Crockpot Spaghetti
Spaghetti is one of the easiest dinners to make, isn’t it? So why don’t we have it more often? Go figure.
In an effort to make a dent in our extensive pantry, crockpot spaghetti was on the menu a couple days ago. Ingredients on hand: Ground beef, red wine, tomato paste, tomato sauce, garlic (lots of garlic!), onions, and mushrooms.
I hate red wine with a passion (someone gave us this bottle), but once in a while it’s nice in beef dishes. It adds a nice fillip to spaghetti sauce. Like so many other dishes, spaghetti sauce is flexible.
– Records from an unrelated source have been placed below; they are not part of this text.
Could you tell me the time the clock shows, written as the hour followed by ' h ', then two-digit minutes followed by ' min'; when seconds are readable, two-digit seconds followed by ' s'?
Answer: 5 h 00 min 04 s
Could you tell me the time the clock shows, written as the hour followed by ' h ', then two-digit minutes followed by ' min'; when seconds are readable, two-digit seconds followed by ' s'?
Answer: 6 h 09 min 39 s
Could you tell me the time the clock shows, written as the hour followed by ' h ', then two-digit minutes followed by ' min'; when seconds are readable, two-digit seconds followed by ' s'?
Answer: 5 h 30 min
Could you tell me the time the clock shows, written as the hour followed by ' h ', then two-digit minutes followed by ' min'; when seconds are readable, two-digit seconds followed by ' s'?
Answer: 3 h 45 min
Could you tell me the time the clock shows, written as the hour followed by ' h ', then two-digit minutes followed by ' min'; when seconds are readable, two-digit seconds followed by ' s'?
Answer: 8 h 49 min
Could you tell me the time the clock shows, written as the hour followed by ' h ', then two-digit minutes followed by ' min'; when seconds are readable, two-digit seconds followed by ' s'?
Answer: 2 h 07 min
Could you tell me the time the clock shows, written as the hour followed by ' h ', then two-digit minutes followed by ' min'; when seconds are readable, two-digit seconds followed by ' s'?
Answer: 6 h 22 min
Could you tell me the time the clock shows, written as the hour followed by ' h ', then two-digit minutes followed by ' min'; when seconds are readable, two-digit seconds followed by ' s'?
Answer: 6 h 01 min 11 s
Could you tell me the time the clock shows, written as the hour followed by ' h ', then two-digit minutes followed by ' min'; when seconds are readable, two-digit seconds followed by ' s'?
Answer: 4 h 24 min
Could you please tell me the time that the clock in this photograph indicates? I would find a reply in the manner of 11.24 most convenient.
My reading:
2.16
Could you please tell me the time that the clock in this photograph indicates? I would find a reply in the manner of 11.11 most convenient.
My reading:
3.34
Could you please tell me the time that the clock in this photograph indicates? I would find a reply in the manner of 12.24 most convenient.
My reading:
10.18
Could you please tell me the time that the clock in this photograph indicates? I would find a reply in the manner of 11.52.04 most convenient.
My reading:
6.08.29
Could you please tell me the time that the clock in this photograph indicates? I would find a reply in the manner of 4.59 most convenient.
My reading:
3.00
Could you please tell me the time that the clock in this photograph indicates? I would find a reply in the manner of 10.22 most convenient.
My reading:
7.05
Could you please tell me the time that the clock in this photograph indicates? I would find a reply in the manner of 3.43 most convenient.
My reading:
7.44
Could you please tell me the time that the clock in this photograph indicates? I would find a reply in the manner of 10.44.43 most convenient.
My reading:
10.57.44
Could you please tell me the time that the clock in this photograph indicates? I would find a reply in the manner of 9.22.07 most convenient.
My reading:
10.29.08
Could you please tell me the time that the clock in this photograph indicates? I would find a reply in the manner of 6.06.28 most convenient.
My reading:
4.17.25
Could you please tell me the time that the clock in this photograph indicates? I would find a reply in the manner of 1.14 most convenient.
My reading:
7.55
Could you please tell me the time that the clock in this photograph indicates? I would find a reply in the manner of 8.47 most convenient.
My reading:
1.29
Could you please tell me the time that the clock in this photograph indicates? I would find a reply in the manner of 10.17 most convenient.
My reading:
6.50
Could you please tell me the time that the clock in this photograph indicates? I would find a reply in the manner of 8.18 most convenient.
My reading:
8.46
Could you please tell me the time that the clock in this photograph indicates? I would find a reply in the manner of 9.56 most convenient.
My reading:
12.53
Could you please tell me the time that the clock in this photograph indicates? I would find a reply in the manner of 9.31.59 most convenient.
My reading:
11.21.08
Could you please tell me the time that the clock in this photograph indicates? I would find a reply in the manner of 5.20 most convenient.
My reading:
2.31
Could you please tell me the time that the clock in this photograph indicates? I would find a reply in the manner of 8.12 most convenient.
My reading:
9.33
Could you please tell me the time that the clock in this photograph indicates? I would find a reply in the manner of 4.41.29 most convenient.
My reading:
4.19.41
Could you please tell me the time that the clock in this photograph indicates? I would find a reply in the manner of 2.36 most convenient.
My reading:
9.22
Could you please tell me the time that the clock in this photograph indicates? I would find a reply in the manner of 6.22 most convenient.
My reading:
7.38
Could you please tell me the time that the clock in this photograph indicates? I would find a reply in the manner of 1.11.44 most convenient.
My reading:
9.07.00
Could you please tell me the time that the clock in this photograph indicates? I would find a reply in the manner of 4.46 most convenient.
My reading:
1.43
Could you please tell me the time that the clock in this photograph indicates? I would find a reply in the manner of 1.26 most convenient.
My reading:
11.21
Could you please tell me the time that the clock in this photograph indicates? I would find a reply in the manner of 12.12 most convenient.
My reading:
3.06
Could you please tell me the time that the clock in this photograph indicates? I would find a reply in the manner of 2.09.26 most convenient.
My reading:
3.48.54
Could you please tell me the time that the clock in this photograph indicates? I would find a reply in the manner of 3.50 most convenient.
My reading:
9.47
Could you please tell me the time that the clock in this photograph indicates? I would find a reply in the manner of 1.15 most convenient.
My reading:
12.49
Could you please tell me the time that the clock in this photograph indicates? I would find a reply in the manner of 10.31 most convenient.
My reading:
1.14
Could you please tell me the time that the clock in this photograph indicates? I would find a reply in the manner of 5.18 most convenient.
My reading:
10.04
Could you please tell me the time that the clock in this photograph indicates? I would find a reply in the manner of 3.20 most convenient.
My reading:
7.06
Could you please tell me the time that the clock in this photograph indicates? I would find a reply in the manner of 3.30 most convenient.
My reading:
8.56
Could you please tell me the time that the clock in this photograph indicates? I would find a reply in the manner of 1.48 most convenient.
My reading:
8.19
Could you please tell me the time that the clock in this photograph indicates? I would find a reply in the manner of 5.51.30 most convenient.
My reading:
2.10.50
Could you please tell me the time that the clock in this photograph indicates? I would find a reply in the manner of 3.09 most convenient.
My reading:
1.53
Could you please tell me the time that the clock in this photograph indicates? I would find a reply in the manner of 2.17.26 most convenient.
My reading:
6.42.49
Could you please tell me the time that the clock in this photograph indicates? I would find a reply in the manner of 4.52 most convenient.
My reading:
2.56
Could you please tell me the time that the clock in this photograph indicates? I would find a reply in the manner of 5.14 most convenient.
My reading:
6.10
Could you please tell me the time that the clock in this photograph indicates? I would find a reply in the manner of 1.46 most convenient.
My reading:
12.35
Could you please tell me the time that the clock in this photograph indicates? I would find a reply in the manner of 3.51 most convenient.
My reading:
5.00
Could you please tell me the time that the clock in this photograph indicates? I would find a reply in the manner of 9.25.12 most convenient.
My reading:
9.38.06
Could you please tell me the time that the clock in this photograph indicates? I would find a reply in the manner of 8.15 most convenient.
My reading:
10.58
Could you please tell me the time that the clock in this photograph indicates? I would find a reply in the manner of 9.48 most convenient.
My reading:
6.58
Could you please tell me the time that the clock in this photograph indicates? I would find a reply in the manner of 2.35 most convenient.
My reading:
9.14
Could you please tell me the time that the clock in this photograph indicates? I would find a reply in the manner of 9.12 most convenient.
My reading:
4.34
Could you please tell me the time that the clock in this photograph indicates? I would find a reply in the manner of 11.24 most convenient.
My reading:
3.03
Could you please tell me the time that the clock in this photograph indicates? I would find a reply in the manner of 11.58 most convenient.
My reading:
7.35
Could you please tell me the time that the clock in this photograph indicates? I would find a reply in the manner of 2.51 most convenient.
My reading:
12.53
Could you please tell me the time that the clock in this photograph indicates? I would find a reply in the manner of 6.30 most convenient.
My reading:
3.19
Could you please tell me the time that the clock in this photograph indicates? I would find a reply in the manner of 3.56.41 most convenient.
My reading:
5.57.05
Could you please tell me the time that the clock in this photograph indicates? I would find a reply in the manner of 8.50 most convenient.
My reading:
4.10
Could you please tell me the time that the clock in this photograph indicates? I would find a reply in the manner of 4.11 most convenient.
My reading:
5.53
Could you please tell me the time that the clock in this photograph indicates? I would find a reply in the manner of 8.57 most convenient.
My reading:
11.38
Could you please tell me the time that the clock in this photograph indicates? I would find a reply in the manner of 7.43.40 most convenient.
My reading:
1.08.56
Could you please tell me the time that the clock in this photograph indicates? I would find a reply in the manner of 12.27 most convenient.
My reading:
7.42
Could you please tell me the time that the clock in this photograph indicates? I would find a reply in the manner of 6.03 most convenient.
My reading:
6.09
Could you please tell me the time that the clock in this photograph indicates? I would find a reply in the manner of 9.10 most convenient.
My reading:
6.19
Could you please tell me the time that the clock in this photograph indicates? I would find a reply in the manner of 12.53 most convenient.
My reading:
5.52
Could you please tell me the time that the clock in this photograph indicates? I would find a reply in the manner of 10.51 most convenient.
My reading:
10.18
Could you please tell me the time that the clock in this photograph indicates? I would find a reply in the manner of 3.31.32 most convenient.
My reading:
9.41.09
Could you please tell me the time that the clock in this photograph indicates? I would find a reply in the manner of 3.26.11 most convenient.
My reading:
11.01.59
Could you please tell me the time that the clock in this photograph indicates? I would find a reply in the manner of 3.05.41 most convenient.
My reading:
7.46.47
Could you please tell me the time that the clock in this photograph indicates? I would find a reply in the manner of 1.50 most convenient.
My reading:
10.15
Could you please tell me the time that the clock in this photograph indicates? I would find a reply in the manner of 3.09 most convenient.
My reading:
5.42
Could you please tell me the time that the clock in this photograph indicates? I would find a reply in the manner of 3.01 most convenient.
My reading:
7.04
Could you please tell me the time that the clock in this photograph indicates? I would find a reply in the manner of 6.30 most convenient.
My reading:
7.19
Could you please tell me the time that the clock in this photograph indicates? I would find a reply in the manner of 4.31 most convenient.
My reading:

Add or subtract whatever you like.
Browning the meat.
Chopping onions (last loot from our last garden).
Sautéing onions.
Piling ingredients in the crockpot. Ahem. That’s a HUGE plop of canned garlic on top.
Next: the tomato sauce and paste, mushrooms, and (glug glug glug) the red wine.
Spices. Pepper, salt, oregano, basil, and just a pinch of nutmeg. Later I added a tablespoon or so of sugar.
This was very much a throw-it-in-and-hope-for-the-best combo.
Stir it up, turn the heat on low, and forget about it for the next eight hours. My kind of cooking.
The result was rich and hearty.
Hard to go wrong with crockpot spaghetti.